Fra gli altri interventi, si segnalavano Lattuada che chiedeva rendicontazioni finanziarie meno ingessate, Grandi (Ulivo) che fustigava l’impiego degli oneri di urbanizzazione per tutt’altro che le dovute opere, D’Adda (Ulivo) che denunciava come demagogico l’annuncio poi finito in fumo del già citato sconto sulla Tarsu, Corrado (Rifondazione) che sottolineava la necessità di assumere al più presto i precari prima che la nuova Finanziaria chiuda la "finestra utile". «Dovremo impostare in modo totalmente diverso il prossimo bilancio» chiosava Bottini per Forza Italia. Seguivano le risposte degli assessori: chiudeva il dibattito il sindaco.
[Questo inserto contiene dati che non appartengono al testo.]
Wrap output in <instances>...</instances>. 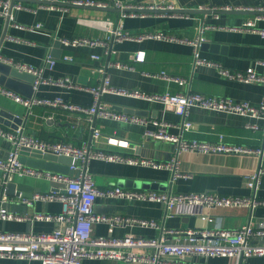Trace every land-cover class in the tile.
I'll use <instances>...</instances> for the list:
<instances>
[{
	"label": "crops",
	"instance_id": "obj_1",
	"mask_svg": "<svg viewBox=\"0 0 264 264\" xmlns=\"http://www.w3.org/2000/svg\"><path fill=\"white\" fill-rule=\"evenodd\" d=\"M74 1H95L105 3L107 6L78 5L74 4ZM116 1L135 6H154L155 9L148 10L145 15H131L133 11L123 12L115 7ZM15 4L22 5L23 9L20 11L12 9L10 21L9 17L4 18L0 15V56L36 68L41 67L50 56L55 61V66L44 71V78L53 81L68 78L72 83L70 87L46 83L34 91L29 79L7 76L6 83L12 87L2 84L1 86L25 99L36 98L42 102L61 99L71 105L91 107L94 96L85 88L99 84V78L94 71L96 62L91 58L92 55H99L102 62L108 65L113 88L138 91L148 95L191 91L252 104L264 103V84H245L225 79L216 66L195 67L194 49L190 43L156 39L124 40L111 42L110 53L106 54V48L102 46L71 47L65 46L59 40V38L74 37L105 39L106 32L89 23L96 20H111L115 25L122 21L123 30L131 34L164 32L176 35L187 42L195 41L200 36L202 28L209 27L205 31L207 41L200 52L203 59L231 71H246L254 68L258 73L264 74V66L261 64L264 63V36L240 29L245 22L262 17L257 20V27L259 30H264V12L262 14L257 10L264 11V0H15ZM159 10L166 12H155ZM124 14L127 16L123 17ZM139 52L145 53L143 62L135 61V56ZM67 56L73 57L74 60L65 61ZM116 64L124 66L118 67ZM161 75L187 79L190 83L179 86L168 78H161ZM3 76L0 73V77ZM102 100L113 110L130 116L143 117L148 123L140 125L97 118L95 127L101 130L102 137L96 140L93 138L92 124L85 115L67 111L62 107L41 104L35 106L31 115L27 117V110L22 104L0 94V109H6L9 115H18L23 121L22 125L15 128V120L4 117V123H0V127L6 132H14L22 128L26 134L41 140L63 141L77 147L90 144L99 151L156 162H171L177 158V153L174 143L147 135L149 131L157 129L153 121H165L176 125L177 127L169 128V132L173 135H182L186 140L226 143L249 148H260L264 144L262 119L195 107L188 116L193 128L182 131L180 126L184 122L183 117L173 108L162 103L109 93L104 94ZM248 125L259 128H248ZM109 137L122 140L127 146L122 148L111 146L108 143ZM10 149L11 143L0 136V157L8 155ZM23 157L29 156L23 155ZM178 161L177 169L171 170L94 159L89 163L88 169L100 189L122 187L134 191L153 190L177 194L216 192L223 196L255 197L259 201H264V175L260 178L257 192L247 185L249 177L258 171L261 162L264 166L261 157L246 154L181 153ZM64 166L60 164V167ZM127 169L145 172V177L159 181V188L126 187L122 179V170ZM1 176L0 172V189H2ZM14 183L17 187L11 189L12 194H7L6 188L9 197L6 207L10 212L26 219L0 220V229L7 232L32 230L36 233H51L56 228L55 222L39 221L35 216L59 215L63 211L62 203L36 201L29 206L23 202V198L30 199L38 193H50L61 188V185L49 180L29 177L16 178ZM20 186L23 187V191L18 189ZM94 212L160 221L165 217V207L162 203L121 198H98L94 204ZM209 215L215 219L217 227L237 230L249 223L256 226L264 221V206L254 209L215 208L209 212ZM197 225L196 218L175 217L166 220L169 229L197 228ZM108 234L109 227L106 224L95 225V236ZM126 234L154 238L160 236V231L131 226L114 230L115 236ZM209 263L229 264L230 261L219 258L211 259ZM0 264L43 263L34 260L0 258ZM83 264L123 263L84 260ZM243 264H264V257L248 258Z\"/></svg>",
	"mask_w": 264,
	"mask_h": 264
},
{
	"label": "built area",
	"instance_id": "obj_2",
	"mask_svg": "<svg viewBox=\"0 0 264 264\" xmlns=\"http://www.w3.org/2000/svg\"><path fill=\"white\" fill-rule=\"evenodd\" d=\"M74 4L85 6L106 7L105 3L95 1H74ZM115 7L122 11L131 10V15H145L146 11L155 9L154 6H135L116 1ZM20 11L23 6L11 3V0H0V15L4 18L10 17L11 10ZM228 10V9H227ZM254 10V9H253ZM259 10L263 14L264 11ZM127 16L124 14L123 17ZM258 17L245 22L241 30L253 31L264 36V30L257 27ZM106 32L105 39H88L74 37L72 39L59 38L62 44L71 47H98L106 48V54L110 53L111 42L124 40L156 39L167 42L190 43L194 49V66L218 67L220 75L228 80L245 84H264V74L258 73L254 68L246 71H231L219 65L203 59L200 55L204 43L207 41L205 31L201 30L200 36L195 41L187 42L176 35L164 32L149 34H131L123 30L122 21L117 25L111 20L89 21ZM40 28V26H37ZM96 62L94 71L99 78V84L94 87H86L85 90L92 93L94 103L91 107H83L65 103L61 99L54 102H42L36 98L25 99L15 92L0 85V94L17 103L22 104L27 110V117L37 105H48L62 107L67 111L85 115L92 124L93 138L102 137V132L95 127L97 118L110 119L114 121L130 122L135 124H147L148 120L143 117L130 116L113 110L102 100L104 94H115L120 96L143 99L154 103H162L174 109L183 117L184 122L180 126L182 131H189L193 124L188 121L192 108L198 107L205 110L235 114L242 117L264 120V103L252 104L246 101H238L231 98L209 96L201 93H165L148 95L138 91H128L113 88L111 77L108 73V65L102 62L99 55H92ZM145 53L139 52L135 61L143 62ZM71 56L65 57V61L72 62ZM0 62L11 65L21 73H29L34 76V91L42 84L57 83L72 86L71 80L61 79L53 81L44 78V71L52 69L55 61L48 56L41 67H33L14 59L0 56ZM264 66V63H261ZM123 67L122 64H116ZM168 78L179 86H185L190 82L187 79L161 75ZM157 126L155 131H149L150 137L172 142L176 146L177 158L171 162H156L142 160L133 157H124L116 153H108L93 148L92 145L81 147L59 141H45L26 134L22 128L14 132H6L0 127V136L11 143V149L7 159L0 158V172L2 174L0 189V220L1 221H23L26 217L12 213L6 207L9 197L6 194L7 185L14 182L16 178L45 179L61 185V188L50 193H38L32 198H23V202L32 206L36 201L60 202L63 211L59 215L37 214L36 220L55 222L56 228L51 233L7 232L0 229V258L10 260H34L43 264H83L84 260L115 261L123 264H210L211 259H229V264H243L252 257H264V221L253 226L251 223L237 230H227L216 226L215 219L209 212L215 208L251 207L252 209L264 206V201L255 197L223 196L216 192L177 194L173 192L158 191H134L122 187H110L100 189L91 174L89 163L94 159L108 162L126 163L129 165H142L154 169H177L178 156L181 153L198 154H246L262 157L264 144L260 148H249L230 145L226 143H208L197 140H186L179 135H173L169 128L177 127L165 121H153ZM248 128L258 129V126L248 125ZM111 146L124 147L127 143L114 137L108 138ZM28 149L38 151L42 155L51 154L57 157L71 159L69 174L41 170L23 164L20 160L21 151ZM264 175V166L261 162L260 168L251 175L247 181L249 188L257 192L260 178ZM98 198H121L137 201H149L162 203L165 207V217L162 221L156 219H144L125 215H103L94 212V204ZM201 218L207 225L204 227H184L169 229L166 220L170 218ZM97 224H106L109 227L107 236H95L94 227ZM211 225V226H208ZM140 227L144 229H155L160 231V236L145 238L132 234L115 236L114 230L120 227Z\"/></svg>",
	"mask_w": 264,
	"mask_h": 264
},
{
	"label": "water",
	"instance_id": "obj_3",
	"mask_svg": "<svg viewBox=\"0 0 264 264\" xmlns=\"http://www.w3.org/2000/svg\"><path fill=\"white\" fill-rule=\"evenodd\" d=\"M15 4V0H13V5ZM124 12V10H123ZM127 12V11H125ZM148 12V11H146ZM155 12H166L165 10H159V11H155ZM12 14V12H11ZM8 20L10 21V17L8 18ZM6 37V34L5 36ZM0 73L3 74V77H0V85H5L7 87H12L10 86V84L6 83L7 80V76L12 75V77L14 78H26L29 79V81L31 82V87L33 88V83L35 81V78L33 75L29 74V73H21L19 71H17L15 68L8 66L4 63L0 62ZM4 117H9L10 119H14L15 123H16V127L17 128L19 125L23 124V121L20 117L15 116V115H9V113L7 112L6 109L1 110L0 109V123H4ZM9 155V154H8ZM8 155H6L5 157H2L3 159H7ZM23 155L25 156H29V157H23ZM1 158V157H0ZM20 160L23 164L33 167V168H37V169H44V170H48V171H53V172H58V173H62V174H69V165L71 163V159L70 158H66V157H57L55 155H51V154H45L42 155L40 152L38 151H31L28 149H23L21 151V157ZM261 160L264 161V154L261 157ZM60 164H64V167H60ZM123 172V176L122 179L125 181V185L128 188H137V189H158L159 188V181H155L154 179L145 177V172H141L139 170H122ZM17 187V184L12 182L10 184L7 185V194H12L13 191H11V189H14ZM18 189L20 191H23V187L20 186L18 187ZM163 189H165L163 187ZM40 192V190H38ZM23 196H29V195H23ZM187 219H190V217H187ZM197 226L198 227H204L205 225H207V223L201 219V218H197Z\"/></svg>",
	"mask_w": 264,
	"mask_h": 264
}]
</instances>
Farioli, piccato per qualche rilievo mossogli da Corrado, rilevava che nel prossimo bilancio i capitoli relativi alle spese di rappresentanza dovranno essere definiti più precisamente, «non mi dò a libagioni a sorta e non uso neppure l’auto blu, io ho fatto risparmiare il Comune». Quanto alla Tarsu, il primo cittadino liquidava il pasticciaccio come «una incomprensibile diatriba burocratica» tra Palazzo Gilardoni e Villa Recalcati. Infine, sulle spese legali, la responsabilità di quanto accaduto veniva "girata" al predecessore Rosa (peraltro assente, e mai nominato). Al voto, la maggioranza ritrovava l’usuale compattezza; nell’opposizione, contraria, si distingueva per la sua astensione Cislaghi (gruppo misto).